New updates are planned so stay tuned! And of course, please let me know what you think about it and report all bugs.

21 February 2017

Annotate all the things

I don't do reverse engineering for a living but I still like to peek under the hood of binaries from time to time. Either because of testing, looking for bugs or just for fun. Problem is, that IDA Pro, de-facto standard tool for any Reverse Engineer is prohibitively expensive for most of the people. On top of that, licensing policy is very annoying and illogical. But enough about IDA Pro - let's talk about new contender on this field - Binary Ninja.

I'm not going to repeat all the praises that this tool is receiving. Instead, you may for example read how you can use it to automatically reverse 2000 binaries or maybe how the underlying Low Level Instrumentation Language works. All in all platform looks very promising and I couldn't wait to try it after seeing it for the first time. Couple of months ago I was playing with the Beta and pretty much bought it first day it was released.

There is one tiny problem with Binary Ninja however - IDA Pro was here for years, therefore it is both feature rich and ecosystem around it is pretty robust. Binja still has a long way to go in this department - there are not that many useful plugins and some features are missing. One thing I've noticed for example is that while reversing basic libc functions and system calls are not annotated in any way. There is no prototype of them and arguments are not marked in any way. So instead of complaining I've decided to utilize available API and just fix that.

Let's start by defining a problem. For example we have a listing like this:

Not terribly descriptive, right? Well, at least for strcpy() we roughly remember the prototype so we can quickly find where arguments are being pushed on the stack. But what about fchmodat() or sigaction(). Yeah, you need to get back to man page. How cool would be to open a binary and get this:

This is exactly what Annotator plugin does - it iterates through all instruction in the code building a virtual stack as it goes, but instead of variables it tracks instructions that pushed a given variable on to the stack. Upon encountering a call of known function it uses this virtual stack to annotate it with a proper argument prototype.

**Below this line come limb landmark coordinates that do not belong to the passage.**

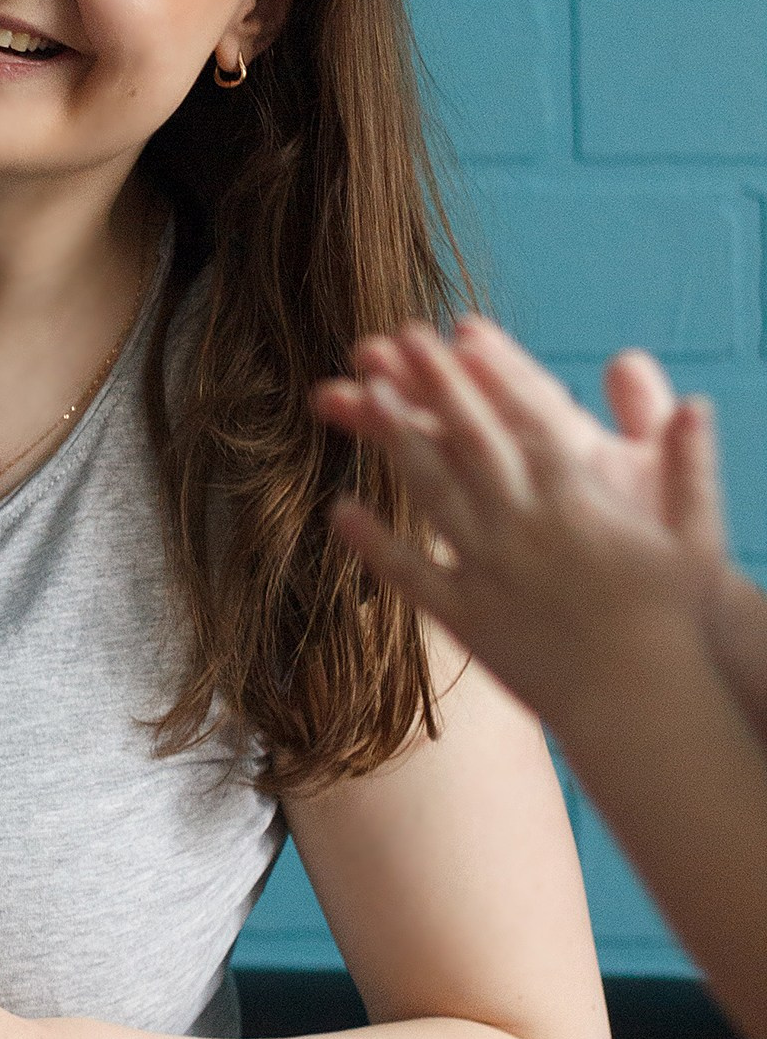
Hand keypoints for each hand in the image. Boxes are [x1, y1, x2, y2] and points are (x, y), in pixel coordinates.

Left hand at [315, 316, 725, 733]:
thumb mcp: (693, 537)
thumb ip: (688, 466)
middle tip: (389, 340)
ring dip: (394, 442)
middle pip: (469, 440)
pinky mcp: (468, 619)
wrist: (644, 706)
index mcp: (577, 498)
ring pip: (432, 492)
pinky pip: (412, 574)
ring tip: (358, 398)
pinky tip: (341, 512)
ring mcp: (490, 570)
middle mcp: (525, 524)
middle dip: (429, 385)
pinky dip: (375, 544)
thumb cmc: (674, 622)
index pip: (526, 417)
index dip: (489, 371)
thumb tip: (698, 404)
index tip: (458, 332)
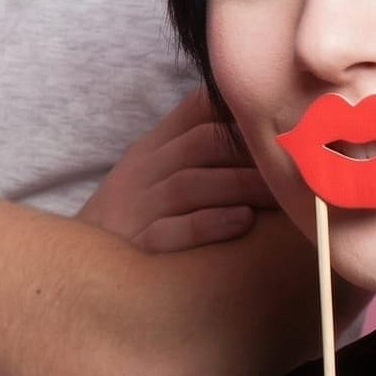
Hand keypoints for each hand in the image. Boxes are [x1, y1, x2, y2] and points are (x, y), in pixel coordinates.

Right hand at [78, 89, 274, 253]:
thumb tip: (246, 120)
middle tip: (296, 159)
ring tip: (280, 193)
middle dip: (249, 150)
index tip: (283, 117)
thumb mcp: (152, 170)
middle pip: (199, 145)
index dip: (238, 110)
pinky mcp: (138, 245)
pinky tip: (241, 222)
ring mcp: (138, 207)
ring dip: (239, 186)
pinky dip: (208, 224)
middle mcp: (143, 171)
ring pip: (190, 185)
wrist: (80, 265)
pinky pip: (172, 231)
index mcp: (152, 149)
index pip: (195, 113)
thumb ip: (190, 142)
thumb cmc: (134, 215)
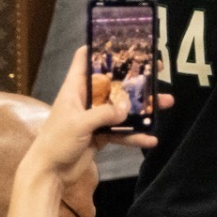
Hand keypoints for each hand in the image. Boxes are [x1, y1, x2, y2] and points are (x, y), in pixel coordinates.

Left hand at [23, 48, 169, 185]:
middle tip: (156, 70)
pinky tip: (151, 139)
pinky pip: (122, 131)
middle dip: (134, 77)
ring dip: (142, 108)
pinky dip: (135, 136)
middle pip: (113, 82)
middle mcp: (86, 99)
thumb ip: (104, 114)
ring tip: (166, 103)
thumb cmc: (56, 141)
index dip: (99, 47)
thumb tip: (126, 109)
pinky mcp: (100, 135)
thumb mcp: (79, 124)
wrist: (50, 174)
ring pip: (122, 108)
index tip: (122, 42)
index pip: (84, 59)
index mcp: (75, 88)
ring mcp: (94, 118)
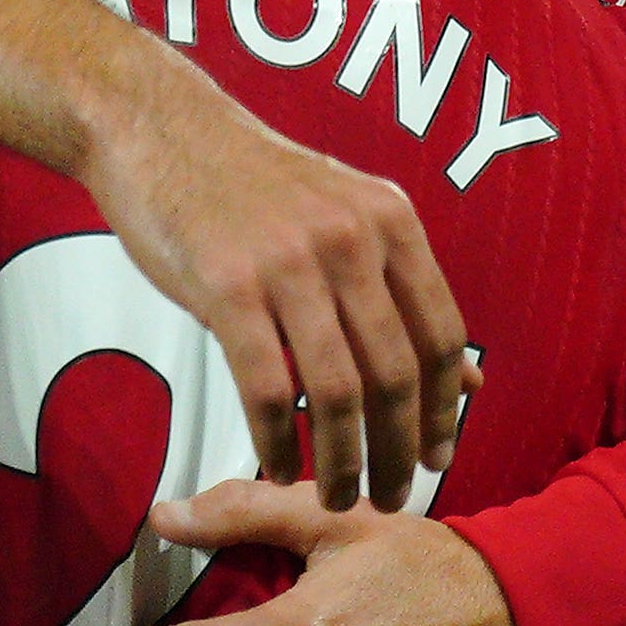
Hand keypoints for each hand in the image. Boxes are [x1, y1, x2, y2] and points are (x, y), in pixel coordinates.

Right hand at [80, 76, 473, 512]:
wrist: (160, 128)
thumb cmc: (251, 184)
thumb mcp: (344, 216)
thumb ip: (400, 293)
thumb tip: (466, 381)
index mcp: (390, 221)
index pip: (439, 335)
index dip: (444, 410)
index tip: (440, 458)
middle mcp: (350, 239)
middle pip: (395, 373)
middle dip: (400, 452)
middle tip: (392, 497)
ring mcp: (288, 262)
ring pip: (336, 391)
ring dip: (343, 461)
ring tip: (337, 496)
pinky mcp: (226, 286)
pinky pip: (267, 387)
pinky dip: (278, 440)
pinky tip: (280, 466)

This is a very first release so it is probably riddled with bugs. Not to mention some features are missing. Right now not all glibc function prototypes are present because I haven't found a good and reliable way to extract them from headers - instead I'm using a combination of grep, regex and cut with some manual cleanup effort. That unfortunately takes time. Same goes for system calls, but I should be able to put all Linux 32bit ones today. Ah, and you have to run plugin manually in every function you view - right now there is no way to automatically apply it to all the functions - I'm contemplating to write one method allowing user to apply it to whole underlying call graph, but we will see about that.

Another thing is quite naive virtual stack implementation - for sure it requires more work to track stack growth more accurately and for example track number of arguments for functions with va_arg type of arguments. Right now I'm also scanning blocks of code in linear manner, but for future version I will probably switch to recursive mode with stack isolation for each path (well, right now I haven't encountered situation where functions arguments are done in different code block than the call itself, but better safe than sorry). Last thing to improve is number of virtual stacks - first for x64 platforms and later for ARM architecture.

Please, let me know what do you think about the extension and report all the bugs.